[DATA PROVIDED Boundary: Start]

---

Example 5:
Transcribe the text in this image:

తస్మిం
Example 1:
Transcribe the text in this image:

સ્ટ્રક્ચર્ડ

[DATA PROVIDED Boundary: End]

### WORK INSTRUCTIONS
Write the entries out once more, exactly as they were given.

### EXERCISE RESPONSE
---

Example 5:
Transcribe the text in this image:

తస్మిం
Example 1:
Transcribe the text in this image:

સ્ટ્રક્ચર્ડ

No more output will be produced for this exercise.